From the outside the red brick building looks nondescript. It is obviously Heritage-listed so there are no blinking signs to announce its presence. To be honest, when we pulled up outside the first thing I saw was a crash repair sign for the place next door but inside is a beautiful, tranquil, piece of olde Melbourne. And the location is great as a base for playing tourist in your own town.
It’s right on the edge of the CBD not far from the new Southern Cross (formerly Spencer Street) railway station. Robinsons is a short walk to the main city shopping precinct and not far from Southbank, the Crown Entertainment Complex, Melbourne Aquarium, Melbourne Observation Deck, Docklands (New Quay), Telstra Dome and all of Melbourne's transport links. The interstate bus station, the shuttle bus to the airport and the free City Circle tram. As they put it: ‘We are close enough to the action, yet far enough away from the hustle and bustle’.
Our city sojourn was a foodie’s marathon. For lunch we went to The Brasserie at Crown. It was so good I have been back several times since.
They have the best bowl of fish soup I have ever tasted.

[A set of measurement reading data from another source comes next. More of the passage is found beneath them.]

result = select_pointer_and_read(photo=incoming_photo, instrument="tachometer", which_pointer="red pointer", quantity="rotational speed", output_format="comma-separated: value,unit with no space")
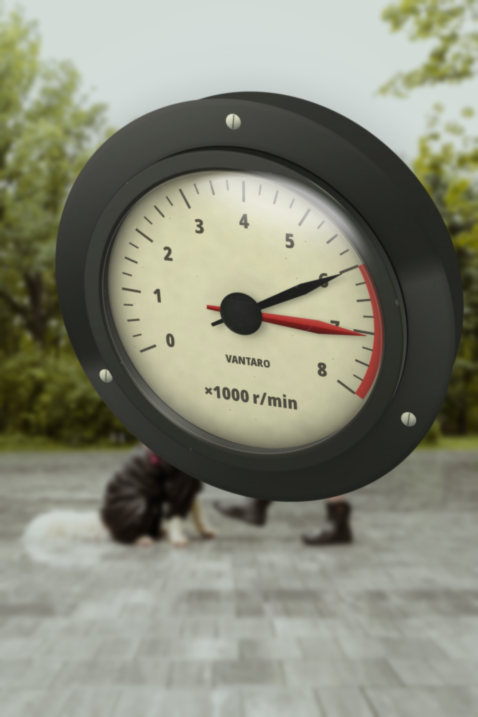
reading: 7000,rpm
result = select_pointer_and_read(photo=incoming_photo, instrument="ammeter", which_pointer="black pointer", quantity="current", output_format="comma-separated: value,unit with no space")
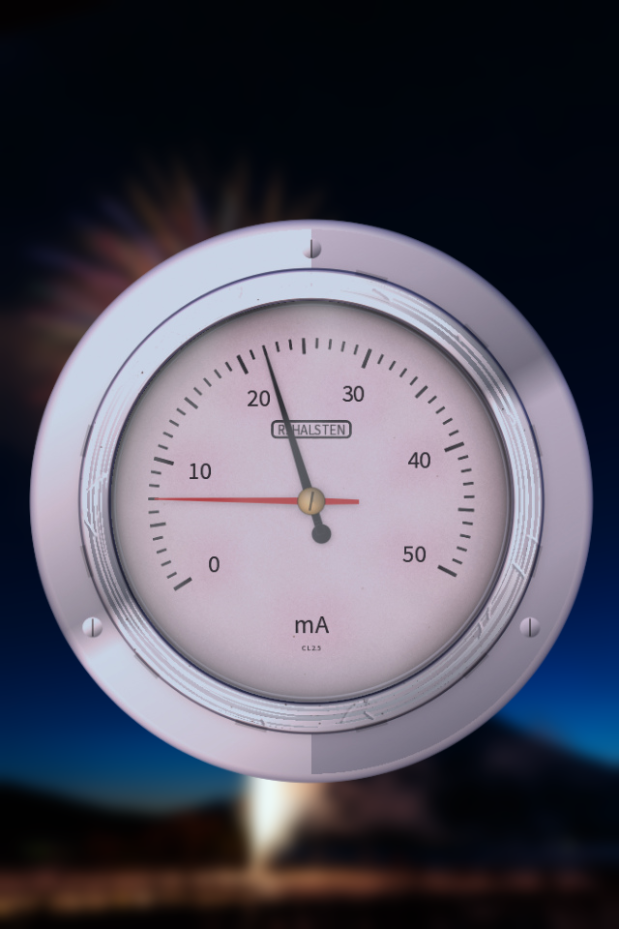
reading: 22,mA
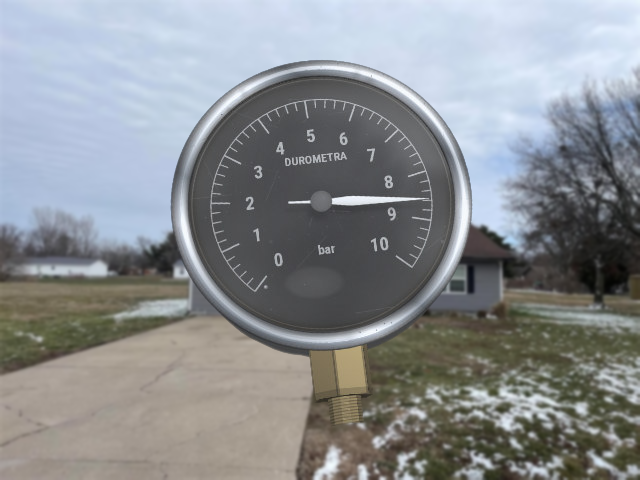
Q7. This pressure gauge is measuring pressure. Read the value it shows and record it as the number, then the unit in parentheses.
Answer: 8.6 (bar)
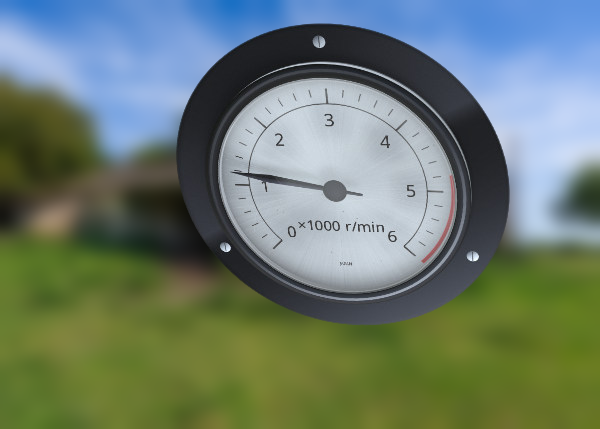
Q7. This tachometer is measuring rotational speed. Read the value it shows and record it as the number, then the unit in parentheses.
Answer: 1200 (rpm)
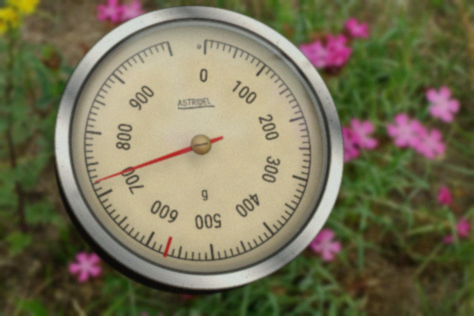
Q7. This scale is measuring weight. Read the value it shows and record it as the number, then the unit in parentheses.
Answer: 720 (g)
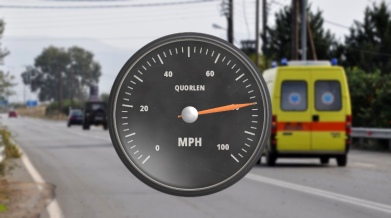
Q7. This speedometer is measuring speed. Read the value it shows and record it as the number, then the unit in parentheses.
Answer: 80 (mph)
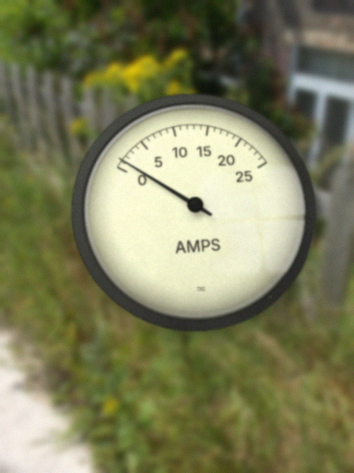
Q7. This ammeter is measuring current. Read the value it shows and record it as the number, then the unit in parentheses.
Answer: 1 (A)
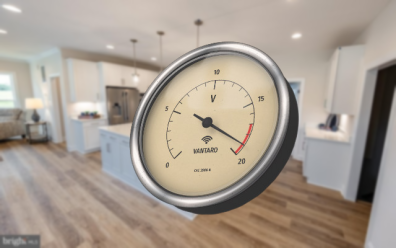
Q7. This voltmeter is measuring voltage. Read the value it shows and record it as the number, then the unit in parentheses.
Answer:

You know that it has been laboriously made from scratch when you can taste prawn shells and a heap of other fish flavours. It comes with crispy strips of ‘crouton’ on which you smear a tasty spread and then float it in the bowl of soup.
The Brasserie has some of the best French food in Melbourne and is proving to be real competition for No.8 which is right next door.
From there we went for a wander around the Queen Victoria markets which I had forgotten is so big that it seems to cover about three MCGs. Right in the city.
Back to our large clean and comfy room with a massive super-king sized bed and a game of Scrabble (well I did write two books about it) before heading out for dinner.
I had heard some rave reviews about a new place in Little Bourke Street called Oyster. It has the ritzy feel of Circa in St. Kilda. Not surprising when I discovered that they had poached a lot of Circa’s staff. It’ll feature in a detailed review in the Hungry Hinch column shortly but let me tell you it is a great, stylish place to take interstate guests.
Next morning I drove through a fine misty early morning rain to Flinders Street station to pick up all the Sunday papers and then back for yet another great BBB – Bed & and Breakfast breakfast.
In the Bakehouse, alongside the huge old ovens with their yawing mouths, my yawing mouth was fed with heaps of fresh fruit salad and Greek yoghurt plus muesli. And some toast with a choice of jams, marmalades or honey. And a plunger of ground coffee .
We were going out for lunch at Riva in St.Kilda (see review) albeit a late one and so I passed on the “country- style” breakfast – organic eggs, locally smoked bacon, market fresh tomatoes and mushrooms. And the pancakes and seasonal berries.
They also have a ‘butler’s pantry’ for complimentary late night tea or coffee and a port. Plus a communal fridge that you can keep white wine and beer cold in.
A good party idea: A group of family or friends could book all six rooms for a weekend getaway and maybe go to a show in the theatre district or a footy game at Telstra Dome.
It may be located in an old bakehouse but Robinsons is no half-baked idea.